DOCUMENT EXTRACT:
--- START ---
When the Plural has more traffic, but the singular makes much more sense. What to do?
-
Hey everyone! This is actually the first time I ever posted a question here on MOZ! Guess I was (still am) embarrassed by being an SEO Noob!
That being said, I really have to get some input on this matter and i was wondering if you guys might be able to help.
I'm optimizing a page for a wedding venue in Portugal. Currently, according to google trends the Plural - Venues for weddings, scores considerably better than the Singular, Venue for weddings(this was researched in Portuguese written terms of course). Despite this, i'm leaning towards an optimization for the Singular term, because the plural seems to un-natural to fit in the content, or title. I managed to fit the Plural in the description but i've read that it hasn't influenced rank directly for a while.
Currently my title tag reads: Venue for Weddings | Name of the Venue. I really can't find anyway that it makes sense to me in the Plural... and i feel like if i was a user, i would rather click on the singular term cause it just makes a lot more sense. But my opinion is most probably biased by the fact that i understand that using the plural term will be solemnly an SEO effort to rank higher for a term that has more average searches per month.
My question is: In the current state of search algorithms, will an optimization for the singular term, still get me some rank on the plural key phrase?
Let me know what you think about this please, and thank you in advance for your time.
Most Respectfully,
Martim Coutinho dos Santos
-
Consider creating a page on your site for both terms. Weddings are a big deal for people and ultimately, they are going to book a venue that they love and relate to. If you have a great venue, you shouldn't be afraid to list a few other venues (perhaps not your primary competitors) that are good alternatives. Perhaps you could even make a referral arrangement with them and earn some income from people who book their venues from your page.
- Your home page could target the singular, Wedding Venue term - and of course highlight your venue.
- An additional page would be created to highlight the plural, Venues for Weddings, and the content would focus on the Top Venues in your city.
It's a great chance for you to highlight what is special about your venue and deliver value to the searchers of either term.
-
I have stopped thinking about singular and plural. Stopped a couple years ago.
Now I just word my title tags like the average person talks, trying to say something that makes 'em click... and then deliver the best content possible when they land.
Title tags are still really important but google, I believe, will favor natural language and good content way over keyword stuffin' and optimizin'.
--- END ---
STORED DATA:
--- START ---
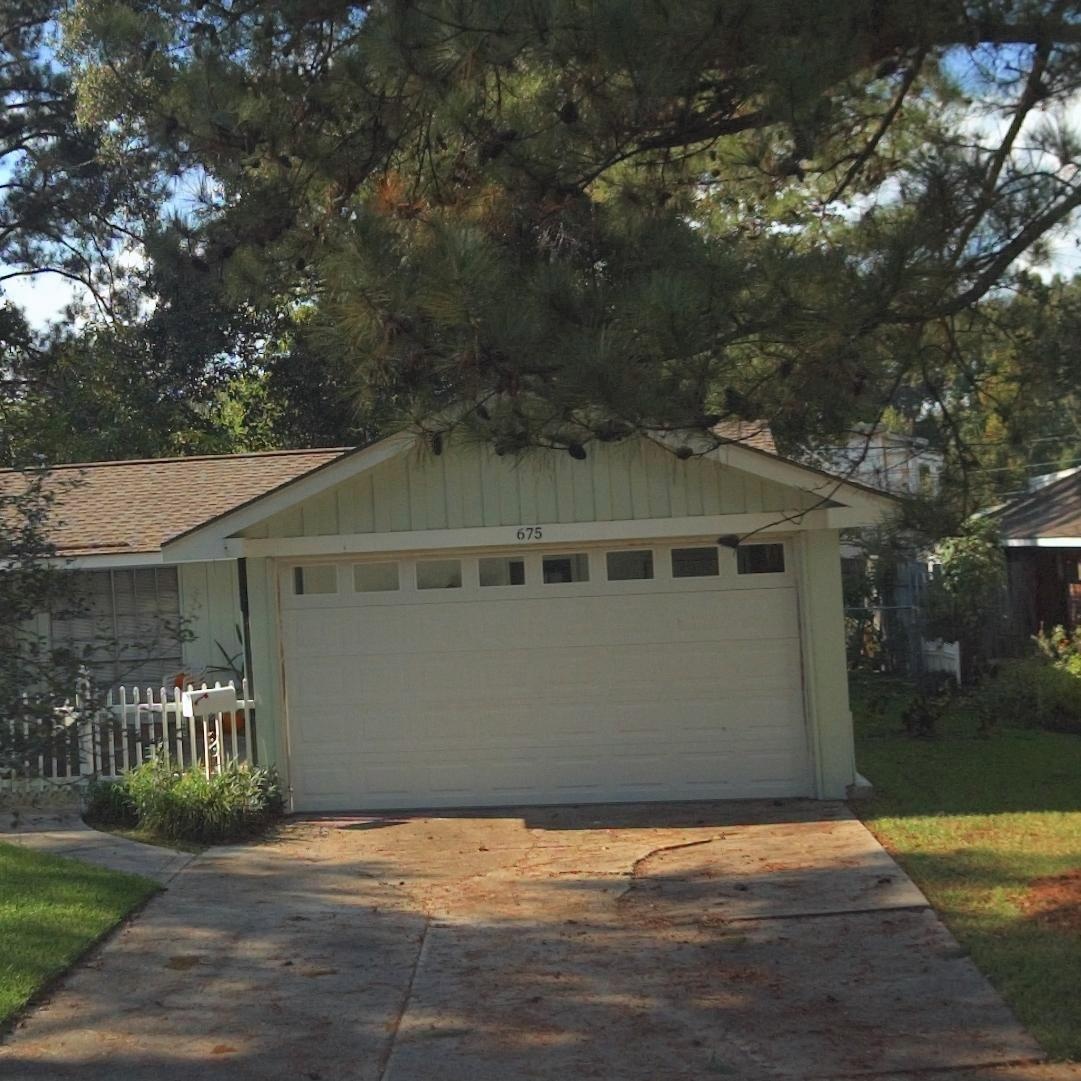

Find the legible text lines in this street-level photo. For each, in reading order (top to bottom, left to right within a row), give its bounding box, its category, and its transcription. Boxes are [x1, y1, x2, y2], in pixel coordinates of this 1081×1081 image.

[516, 527, 543, 540] StreetNumber: 675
--- END ---
PROMPT A:
Condense the paragraph in the forum thread that begins "I'm optimizing a page for a wedding venue in Portugal" into a short bulleted list that keeps its main facts.
PROMPT B:
Write out, word for word, the part of the forum thread that opens with the words containing "Currently my title" and closes with "for your time.".

ANSWER A:
- The page being optimized is for a wedding venue in Portugal.
- According to Google Trends, the plural "Venues for weddings" scores considerably better than the singular "Venue for weddings." The research used the Portuguese terms.
- The writer leans toward optimizing for the singular because the plural seems unnatural in the content and title.
- The plural was fitted into the description. However, the writer has read that it has not influenced rank directly for a while.

ANSWER B:
Currently my title tag reads: Venue for Weddings | Name of the Venue. I really can't find anyway that it makes sense to me in the Plural... and i feel like if i was a user, i would rather click on the singular term cause it just makes a lot more sense. But my opinion is most probably biased by the fact that i understand that using the plural term will be solemnly an SEO effort to rank higher for a term that has more average searches per month.
My question is: In the current state of search algorithms, will an optimization for the singular term, still get me some rank on the plural key phrase?
Let me know what you think about this please, and thank you in advance for your time.